__Selected passage__
──────────
Integration Into the Workflow Is Key to Ambient Scribe Success

Healthcare IT Today
Healthcare IT TodayJun 9, 2026

Why It Matters

Embedding AI directly into the EHR transforms documentation from a burnout driver into a productivity asset, delivering measurable clinical, financial, and patient‑experience gains for rural health networks.

Key Takeaways

  • Integration with EHR eliminates copy‑paste and HIPAA risks
  • Provider workflow training crucial; role‑play builds confidence for clinicians
  • Sunno AI cut documentation time by 2‑3 hours daily
  • Primary care adopted first; specialty teams scaled via peer chat
  • Faster note closure boosted quality metrics and financial performance

Summary

In a Healthcare IT interview, Liz Massie, executive vice‑president of clinical operations at Central Oklahoma Family Medical Center, explains how the rural network adopted Sunno.ai, an ambient AI scribe integrated directly into their electronic health record. The discussion centers on the organization’s goal to alleviate provider burnout by automating documentation while preserving quality‑metric capture and revenue goals.

Massie highlights that Sunno’s deep EHR integration was the decisive differentiator, removing copy‑paste work and HIPAA concerns. Successful rollout required hands‑on training: role‑playing with test patients, real‑time feedback, and a dedicated Teams channel where early adopters mentored newcomers. The hospital measured success by the percentage of records closed within 24 hours and by the reduction of after‑hours “pajama time.”

“[It] gave her her life back,” Massie recounts of a physician who reclaimed two to three hours each day. Record‑closure volumes jumped from zero to 7,000 in the second year and exceeded 14,000 in 2025, with 2026 on track to surpass the prior year. Patients notice little intrusion, as the tablet captures speech while clinicians maintain eye contact.

The case illustrates that tightly integrated ambient AI can boost efficiency, improve provider satisfaction, and enhance financial performance—especially for small, multi‑site health systems. It also shows how peer‑driven scaling and clear KPI targets turn a technology pilot into an organization‑wide productivity engine.
──────────
__Task requirements__
a – For each statement about the ambient scribe article, answer yes or no according to the article, and quote the exact words that decide it. (i) Record-closure volumes exceeded 14,000 in 2025. (ii) Specialty teams adopted the scribe before primary care did. (iii) Success was measured in part by the percentage of records closed within 24 hours.
b – Write out the part of the ambient scribe article that opens with the words containing "Integration Into the" and closes with "rural health networks.".
The lines that come next are separate material, unrelated to the article on the ambient scribe.

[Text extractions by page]
──────────
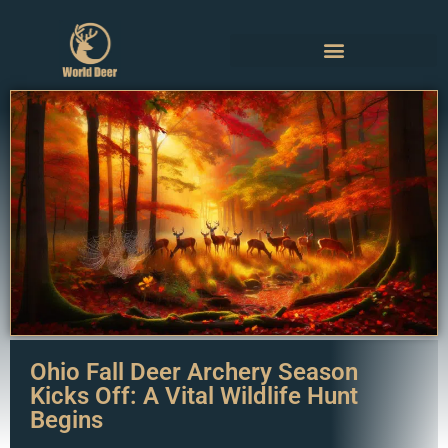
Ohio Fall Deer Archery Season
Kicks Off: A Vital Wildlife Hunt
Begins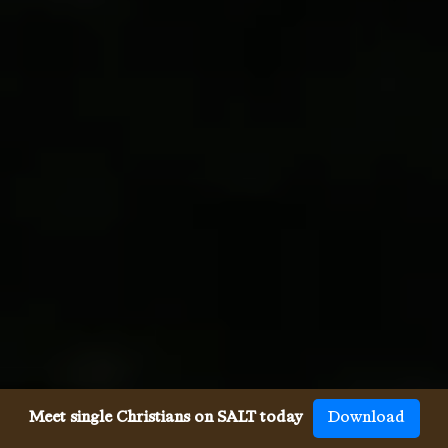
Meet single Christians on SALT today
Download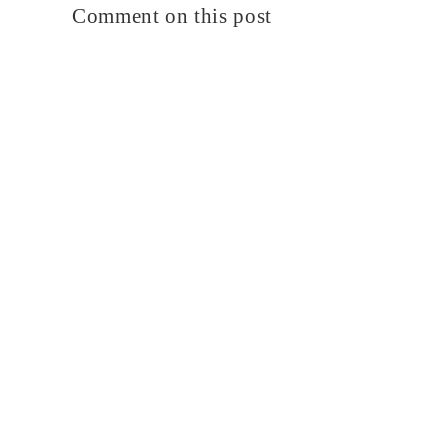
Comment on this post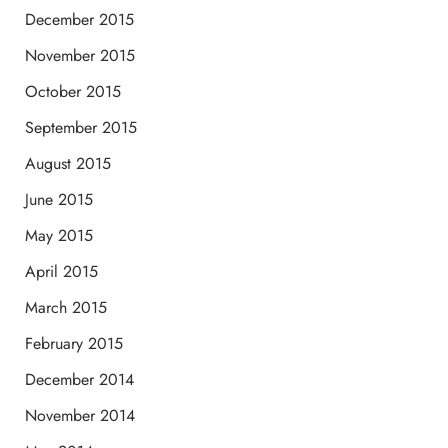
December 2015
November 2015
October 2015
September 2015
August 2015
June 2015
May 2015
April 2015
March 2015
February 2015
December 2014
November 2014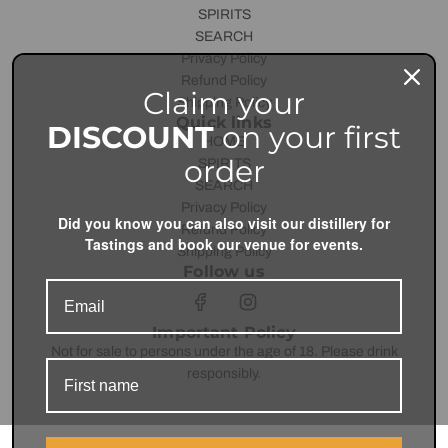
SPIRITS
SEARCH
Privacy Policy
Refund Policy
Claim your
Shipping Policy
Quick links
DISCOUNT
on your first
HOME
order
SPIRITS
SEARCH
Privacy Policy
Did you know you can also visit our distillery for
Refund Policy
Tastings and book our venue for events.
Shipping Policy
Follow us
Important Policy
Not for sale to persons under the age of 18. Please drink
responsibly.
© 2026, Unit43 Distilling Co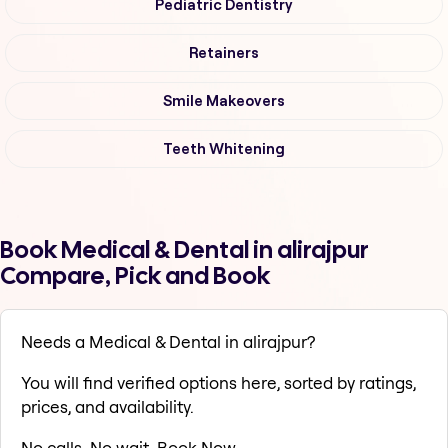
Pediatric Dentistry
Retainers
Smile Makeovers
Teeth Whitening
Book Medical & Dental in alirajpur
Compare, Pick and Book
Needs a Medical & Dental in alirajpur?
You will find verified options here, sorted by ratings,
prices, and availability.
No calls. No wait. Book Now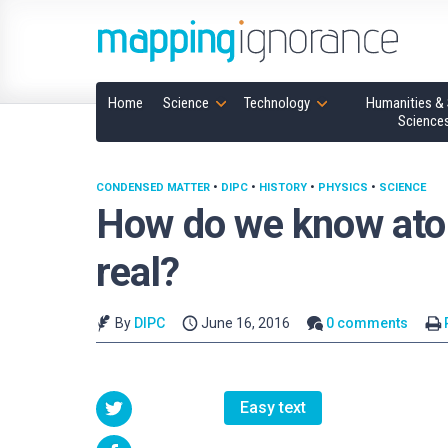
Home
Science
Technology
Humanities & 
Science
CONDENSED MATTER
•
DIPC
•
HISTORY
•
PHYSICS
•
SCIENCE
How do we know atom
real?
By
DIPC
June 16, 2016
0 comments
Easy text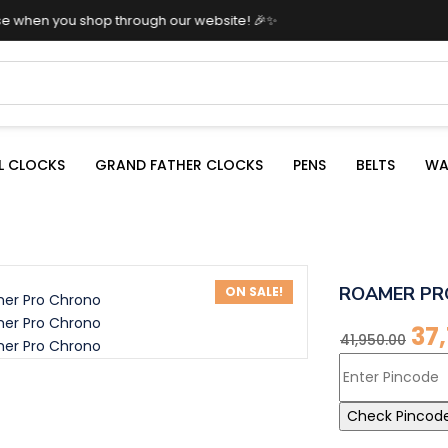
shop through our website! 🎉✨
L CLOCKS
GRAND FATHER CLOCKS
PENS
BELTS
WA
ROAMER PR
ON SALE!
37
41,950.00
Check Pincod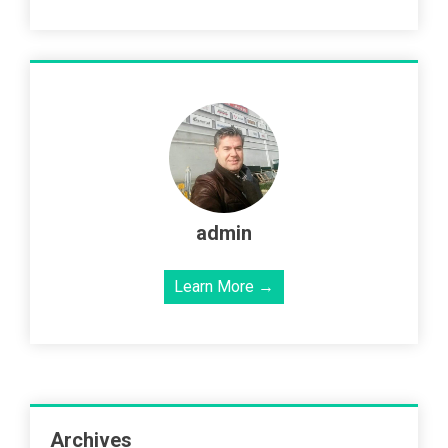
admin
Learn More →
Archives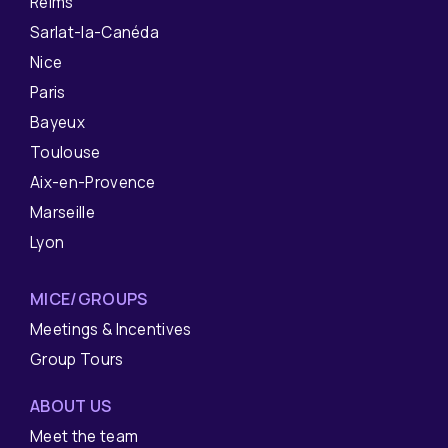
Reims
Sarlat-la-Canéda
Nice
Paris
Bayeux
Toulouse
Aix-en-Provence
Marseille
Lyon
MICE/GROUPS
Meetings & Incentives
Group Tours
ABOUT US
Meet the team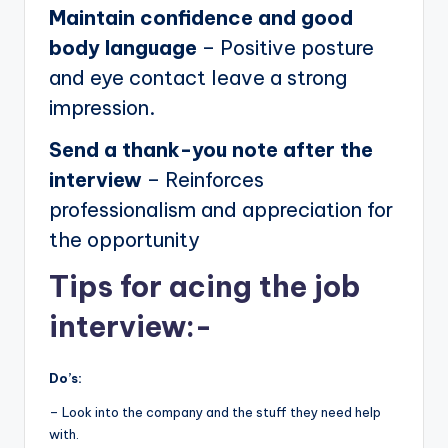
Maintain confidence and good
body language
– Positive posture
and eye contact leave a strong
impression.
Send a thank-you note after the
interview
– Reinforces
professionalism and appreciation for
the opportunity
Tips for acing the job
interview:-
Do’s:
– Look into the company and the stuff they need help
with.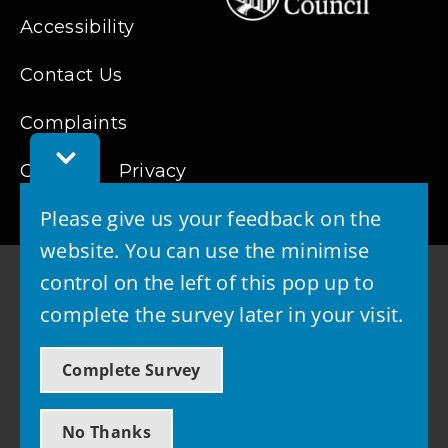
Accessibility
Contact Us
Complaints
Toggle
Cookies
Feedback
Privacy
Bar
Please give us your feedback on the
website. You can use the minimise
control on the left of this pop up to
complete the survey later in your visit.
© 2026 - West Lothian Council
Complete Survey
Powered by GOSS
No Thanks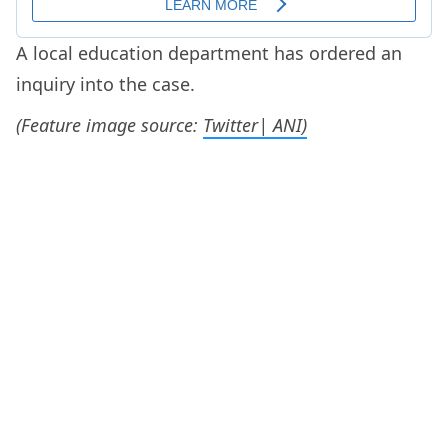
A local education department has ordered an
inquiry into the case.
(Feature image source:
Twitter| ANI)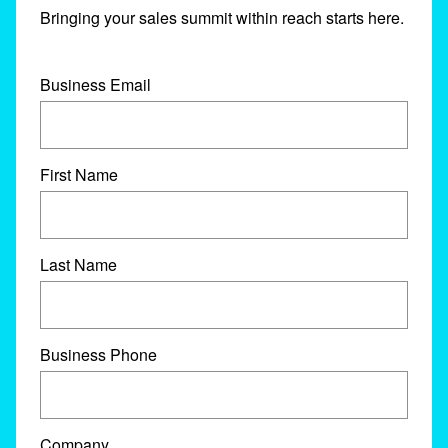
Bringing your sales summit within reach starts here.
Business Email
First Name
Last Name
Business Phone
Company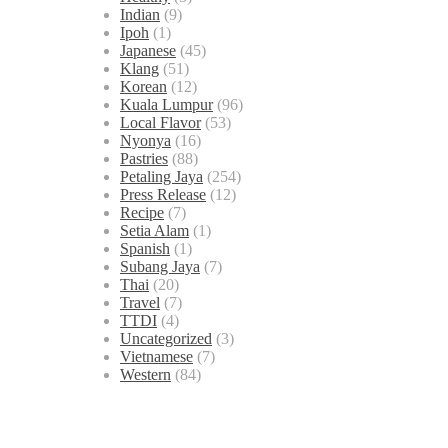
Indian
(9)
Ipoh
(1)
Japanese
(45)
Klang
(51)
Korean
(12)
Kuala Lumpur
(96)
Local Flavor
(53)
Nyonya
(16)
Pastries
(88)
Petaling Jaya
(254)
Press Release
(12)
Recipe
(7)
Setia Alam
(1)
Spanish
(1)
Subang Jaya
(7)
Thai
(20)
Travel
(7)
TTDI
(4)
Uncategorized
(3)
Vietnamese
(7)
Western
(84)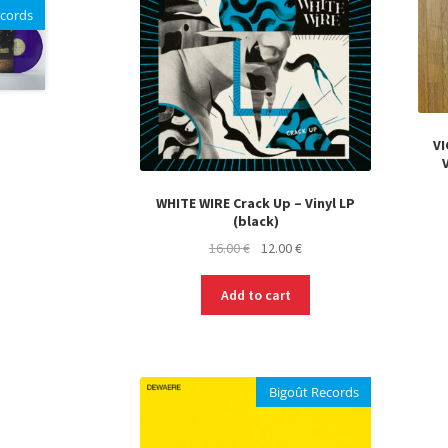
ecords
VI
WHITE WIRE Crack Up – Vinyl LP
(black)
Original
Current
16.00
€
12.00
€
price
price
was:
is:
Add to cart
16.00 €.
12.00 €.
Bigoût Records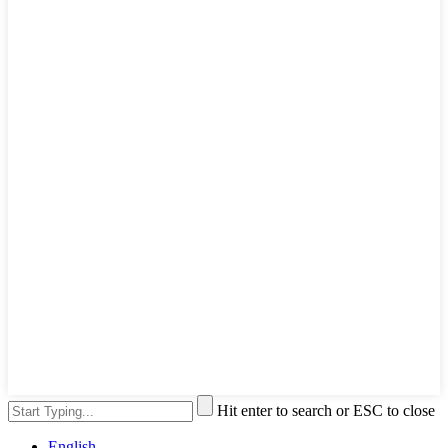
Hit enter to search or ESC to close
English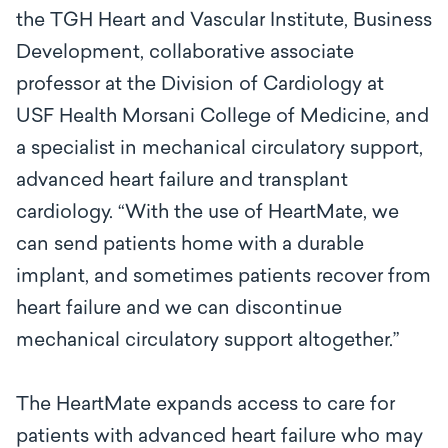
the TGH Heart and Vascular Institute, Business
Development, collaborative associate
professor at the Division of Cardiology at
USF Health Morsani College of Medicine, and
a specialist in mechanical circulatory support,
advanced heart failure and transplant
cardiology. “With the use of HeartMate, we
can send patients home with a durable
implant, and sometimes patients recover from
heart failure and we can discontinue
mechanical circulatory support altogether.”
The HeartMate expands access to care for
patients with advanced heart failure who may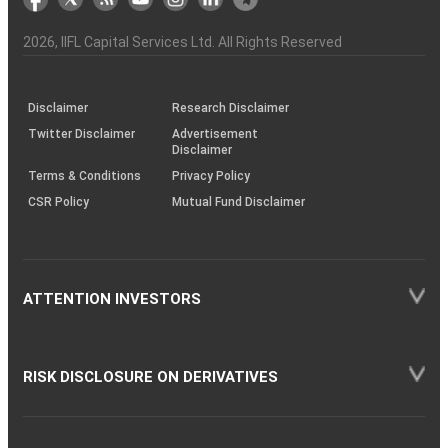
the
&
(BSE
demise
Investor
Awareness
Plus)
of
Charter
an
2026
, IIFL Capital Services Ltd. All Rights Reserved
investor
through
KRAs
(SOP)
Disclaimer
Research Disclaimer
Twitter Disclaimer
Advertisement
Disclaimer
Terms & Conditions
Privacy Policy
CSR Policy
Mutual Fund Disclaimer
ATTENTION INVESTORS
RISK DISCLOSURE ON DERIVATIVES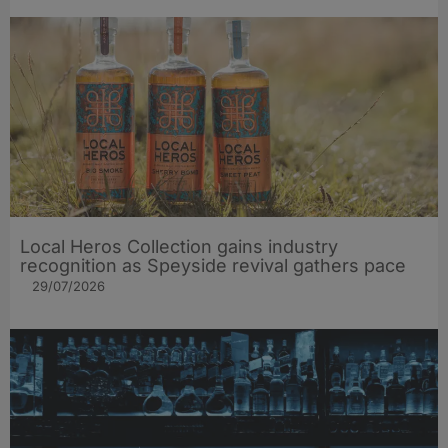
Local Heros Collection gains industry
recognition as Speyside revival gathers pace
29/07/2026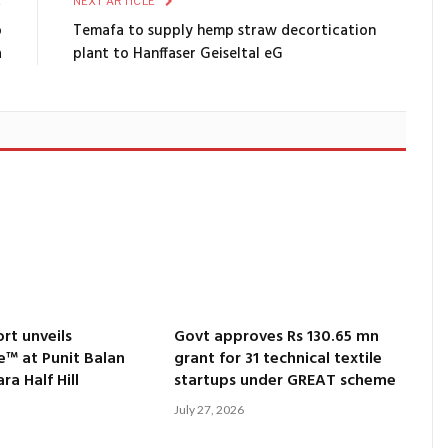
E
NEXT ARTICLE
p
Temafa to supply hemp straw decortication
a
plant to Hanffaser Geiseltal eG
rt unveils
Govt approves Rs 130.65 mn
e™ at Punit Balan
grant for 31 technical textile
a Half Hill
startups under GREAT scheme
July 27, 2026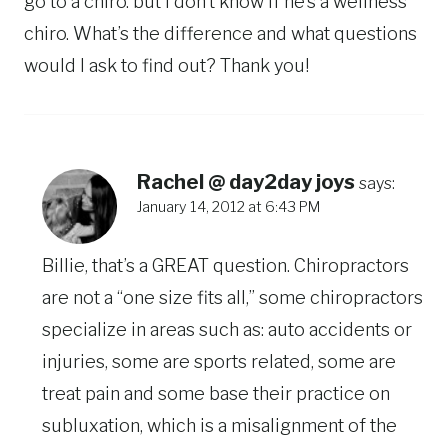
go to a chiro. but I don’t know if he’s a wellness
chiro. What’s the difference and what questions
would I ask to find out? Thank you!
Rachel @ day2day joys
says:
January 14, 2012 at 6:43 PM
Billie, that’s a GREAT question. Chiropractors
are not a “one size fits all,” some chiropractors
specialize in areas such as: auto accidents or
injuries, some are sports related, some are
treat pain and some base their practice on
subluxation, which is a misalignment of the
──────────
__Outputs for the tasks__
a –
(i) Yes: "exceeded 14,000 in 2025"
(ii) No: "Primary care adopted first; specialty teams scaled via peer chat"
(iii) Yes: "by the percentage of records closed within 24 hours"

b –
Integration Into the Workflow Is Key to Ambient Scribe Success

Healthcare IT Today
Healthcare IT TodayJun 9, 2026

Why It Matters

Embedding AI directly into the EHR transforms documentation from a burnout driver into a productivity asset, delivering measurable clinical, financial, and patient‑experience gains for rural health networks.